統一会堂の見物を一通り終えたあと、次に別棟に展示室があるようなので、そこに行きます。
「エキシビション」という建物の名称でした。独立運動をした人たちの説明などがあるのですが、ベトナム独立運動史などさっぱりわかりませんから、ひとりひとりの人物がどういう功績があったのか、細かい事はよくわかりませんでした。
こちらでも、ただ律儀に日本語の説明を聞き流していたのですが、説明板の前に立っていると疲れてくるので、座って聞き流していたりしました。そのため見学に非常に時間がかかってしまいました。

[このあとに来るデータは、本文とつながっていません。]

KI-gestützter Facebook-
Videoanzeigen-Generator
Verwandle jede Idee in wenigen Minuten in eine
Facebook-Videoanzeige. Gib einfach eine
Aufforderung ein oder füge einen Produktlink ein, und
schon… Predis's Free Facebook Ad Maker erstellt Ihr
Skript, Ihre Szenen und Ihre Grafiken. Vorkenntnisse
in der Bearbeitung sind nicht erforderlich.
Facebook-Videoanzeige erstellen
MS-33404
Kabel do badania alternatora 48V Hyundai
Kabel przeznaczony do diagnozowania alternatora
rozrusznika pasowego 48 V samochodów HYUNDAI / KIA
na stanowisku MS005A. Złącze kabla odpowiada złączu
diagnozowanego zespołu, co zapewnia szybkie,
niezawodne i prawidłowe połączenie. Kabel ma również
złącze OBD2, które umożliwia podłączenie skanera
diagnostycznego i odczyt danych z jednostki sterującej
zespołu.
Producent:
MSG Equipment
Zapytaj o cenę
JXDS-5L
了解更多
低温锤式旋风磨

独立後の旧南ベトナムの歴史については、もちろん否定的に扱われるのですが、それでも興味深いものもありました。
以前、ベトナム関連の映像で、仏教の坊さんが生きたまま蓮華座になってガソリンをかぶり、抗議の焼身自殺をしたのに対し、大統領夫人だかが、「あんなの人間バーベキューよ」と発言して顰蹙を買った、という話を見たことがあります。

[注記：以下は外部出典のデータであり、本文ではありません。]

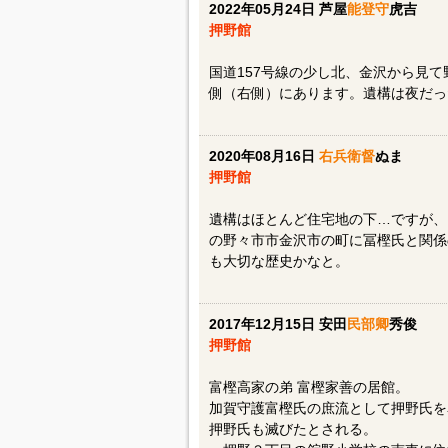
2022年05月24日 芦屋
能登守
虎吉
押野館
国道157号線の少し北、金沢から見
側（右側）にあります。遺構は夜だっ
2020年08月16日
右兵衛督
ぬま
押野館
遺構はほとんど住宅地の下…ですが、
の野々市市金沢市の町に冨樫氏と関係
も大切な歴史かなと。
2017年12月15日 安田
民部卿
秀俊
押野館
富樫高家の弟 富樫家善の居館。
加賀守護富樫氏の庶流として押野氏を名
押野氏も滅びたとされる。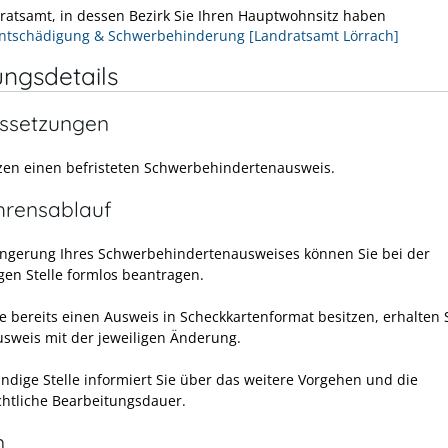
ratsamt, in dessen Bezirk Sie Ihren Hauptwohnsitz haben
Entschädigung & Schwerbehinderung [Landratsamt Lörrach]
ungsdetails
ssetzungen
tzen einen befristeten Schwerbehindertenausweis.
hrensablauf
ängerung Ihres Schwerbehindertenausweises können Sie bei der
gen Stelle formlos beantragen.
ie bereits einen Ausweis in Scheckkartenformat besitzen, erhalten 
sweis mit der jeweiligen Änderung.
ändige Stelle informiert Sie über das weitere Vorgehen und die
chtliche Bearbeitungsdauer.
n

かなりの衝撃映像だったのでよく覚えているのですが、この焼身自殺をした僧は、戦争に反対したのではなく、当時の南ベトナムのゴ・ディン・ジエム大統領が自身がキリスト教徒で、キリスト教への強制改宗など、仏教弾圧を行っていたので、この政策に抗議しての自殺だったそうです。
大統領夫人だと思っていた人物は、マダム・ヌーという人物で、ジエム大統領の弟の妻だったということでした。なぜかベトナムでは、ゴ大統領といわず、最後の部分で呼ぶ習慣があるそうです。
マダム・ヌーも、「ゴ・ディン・ヌー」という名前だったそうです。帰ってきてから調べると、マダム・ヌーはなんと2011年まで生きていたそうです。それはともかく、展示を見ていると、あ、この人たちだったのか、と思います。